Inter-rater reliability is assessed through overlap scoring: when two reviewers evaluate the same clip, what percentage of their frame-level scores agree within 1 point? Current inter-rater reliability on Logic Score dimensions averages 78%, with highest agreement on temporal coherence (89%) and lowest on causal consistency (71%).
Rubric Versioning and Evolution
The rubric should be versioned because model capabilities change quickly. A score from one generation of models should not be compared to scores from another generation without recording the evaluator version. We maintain a public changelog documenting rubric modifications and their rationale.
The current draft (v0.3) is optimized for research notes and public case studies rather than formal academic benchmarking. Future versions will include: expanded dimension definitions, automated scoring tools, calibration datasets for training evaluators, and statistical methods for aggregating scores across multiple reviewers.
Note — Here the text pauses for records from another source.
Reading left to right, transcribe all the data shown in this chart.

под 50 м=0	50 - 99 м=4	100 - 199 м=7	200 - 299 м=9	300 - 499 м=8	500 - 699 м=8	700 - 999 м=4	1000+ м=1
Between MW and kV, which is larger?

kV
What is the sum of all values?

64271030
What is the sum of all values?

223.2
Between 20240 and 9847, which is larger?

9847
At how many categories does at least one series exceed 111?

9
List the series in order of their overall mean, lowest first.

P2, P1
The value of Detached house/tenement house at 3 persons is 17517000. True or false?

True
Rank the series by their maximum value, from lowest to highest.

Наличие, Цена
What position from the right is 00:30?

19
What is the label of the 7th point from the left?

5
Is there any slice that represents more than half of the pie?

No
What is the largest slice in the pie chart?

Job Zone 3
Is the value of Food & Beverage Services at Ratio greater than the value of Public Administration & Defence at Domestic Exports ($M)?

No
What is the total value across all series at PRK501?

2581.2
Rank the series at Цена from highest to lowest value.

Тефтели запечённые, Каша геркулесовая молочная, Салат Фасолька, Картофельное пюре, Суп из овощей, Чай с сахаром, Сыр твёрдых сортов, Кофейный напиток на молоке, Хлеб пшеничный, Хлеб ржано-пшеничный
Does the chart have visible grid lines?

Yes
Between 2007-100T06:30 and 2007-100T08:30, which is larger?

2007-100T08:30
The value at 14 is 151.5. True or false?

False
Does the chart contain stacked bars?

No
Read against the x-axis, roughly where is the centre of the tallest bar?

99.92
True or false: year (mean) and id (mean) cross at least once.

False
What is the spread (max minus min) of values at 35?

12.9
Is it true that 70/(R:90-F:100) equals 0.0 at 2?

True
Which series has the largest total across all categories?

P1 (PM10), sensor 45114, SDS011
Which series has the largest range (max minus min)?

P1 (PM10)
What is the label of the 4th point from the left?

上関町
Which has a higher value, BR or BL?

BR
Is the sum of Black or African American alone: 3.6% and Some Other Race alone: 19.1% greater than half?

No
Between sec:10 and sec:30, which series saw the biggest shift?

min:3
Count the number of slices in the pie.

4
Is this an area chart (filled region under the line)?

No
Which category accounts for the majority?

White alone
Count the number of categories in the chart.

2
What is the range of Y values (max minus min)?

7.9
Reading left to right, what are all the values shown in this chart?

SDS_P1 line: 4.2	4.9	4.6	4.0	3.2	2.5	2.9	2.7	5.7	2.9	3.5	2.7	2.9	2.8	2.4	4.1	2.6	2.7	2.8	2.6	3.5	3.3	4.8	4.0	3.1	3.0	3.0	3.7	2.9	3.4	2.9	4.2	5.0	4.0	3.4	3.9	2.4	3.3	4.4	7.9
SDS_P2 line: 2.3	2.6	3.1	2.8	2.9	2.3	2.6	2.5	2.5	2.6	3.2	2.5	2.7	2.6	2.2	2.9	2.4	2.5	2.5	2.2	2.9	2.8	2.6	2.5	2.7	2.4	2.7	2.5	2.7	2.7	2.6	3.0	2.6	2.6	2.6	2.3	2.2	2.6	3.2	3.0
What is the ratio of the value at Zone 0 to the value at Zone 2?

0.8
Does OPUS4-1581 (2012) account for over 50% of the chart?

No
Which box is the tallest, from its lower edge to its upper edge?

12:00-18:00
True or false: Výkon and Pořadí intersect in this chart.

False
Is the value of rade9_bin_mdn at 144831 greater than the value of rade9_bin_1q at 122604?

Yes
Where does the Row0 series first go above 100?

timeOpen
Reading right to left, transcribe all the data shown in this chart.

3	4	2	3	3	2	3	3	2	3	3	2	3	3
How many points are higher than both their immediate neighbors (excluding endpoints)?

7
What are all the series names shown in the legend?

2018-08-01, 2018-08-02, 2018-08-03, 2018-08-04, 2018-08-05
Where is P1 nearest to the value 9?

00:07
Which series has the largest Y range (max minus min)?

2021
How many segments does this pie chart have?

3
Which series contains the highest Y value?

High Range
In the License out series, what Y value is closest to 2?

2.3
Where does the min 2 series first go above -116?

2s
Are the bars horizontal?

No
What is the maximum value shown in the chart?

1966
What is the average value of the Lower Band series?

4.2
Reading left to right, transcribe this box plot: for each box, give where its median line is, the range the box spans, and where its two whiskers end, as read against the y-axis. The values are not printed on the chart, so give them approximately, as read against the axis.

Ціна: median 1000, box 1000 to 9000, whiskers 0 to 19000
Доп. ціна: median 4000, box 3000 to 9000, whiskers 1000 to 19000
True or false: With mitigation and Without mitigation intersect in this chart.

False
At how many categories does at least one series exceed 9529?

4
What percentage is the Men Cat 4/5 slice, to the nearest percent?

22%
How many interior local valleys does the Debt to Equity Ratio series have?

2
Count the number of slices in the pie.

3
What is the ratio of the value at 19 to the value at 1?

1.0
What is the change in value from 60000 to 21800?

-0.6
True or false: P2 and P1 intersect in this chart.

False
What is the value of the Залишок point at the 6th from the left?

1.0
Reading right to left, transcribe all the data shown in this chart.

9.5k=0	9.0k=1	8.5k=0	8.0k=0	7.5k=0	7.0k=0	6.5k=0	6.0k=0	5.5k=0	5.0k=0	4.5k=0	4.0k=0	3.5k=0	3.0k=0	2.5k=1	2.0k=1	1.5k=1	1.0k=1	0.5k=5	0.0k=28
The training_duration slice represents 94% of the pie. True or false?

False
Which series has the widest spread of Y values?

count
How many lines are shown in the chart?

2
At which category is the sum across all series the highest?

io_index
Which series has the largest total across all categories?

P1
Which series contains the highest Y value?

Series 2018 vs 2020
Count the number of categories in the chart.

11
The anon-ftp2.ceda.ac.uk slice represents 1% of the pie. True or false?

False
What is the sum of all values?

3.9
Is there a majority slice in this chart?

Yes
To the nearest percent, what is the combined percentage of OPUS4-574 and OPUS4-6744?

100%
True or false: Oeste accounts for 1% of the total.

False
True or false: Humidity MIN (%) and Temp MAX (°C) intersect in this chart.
We invite community contributions to the rubric evolution. Researchers using Logic Score in their work are encouraged to report edge cases, suggest new dimensions, and share calibration data that can improve inter-rater reliability.
Application Guidelines
Logic Score is most informative when applied to clips that explicitly test reasoning capabilities: multi-step processes, causal chains, symbolic manipulation, and instruction following. It is less informative for purely aesthetic or atmospheric video where logical consistency is not the primary concern.
When reporting Logic Scores, include the version number, the number of reviewers, and the specific dimensions that contributed most to the score. A composite score alone provides limited information; the dimension breakdown reveals the model's specific strengths and weaknesses.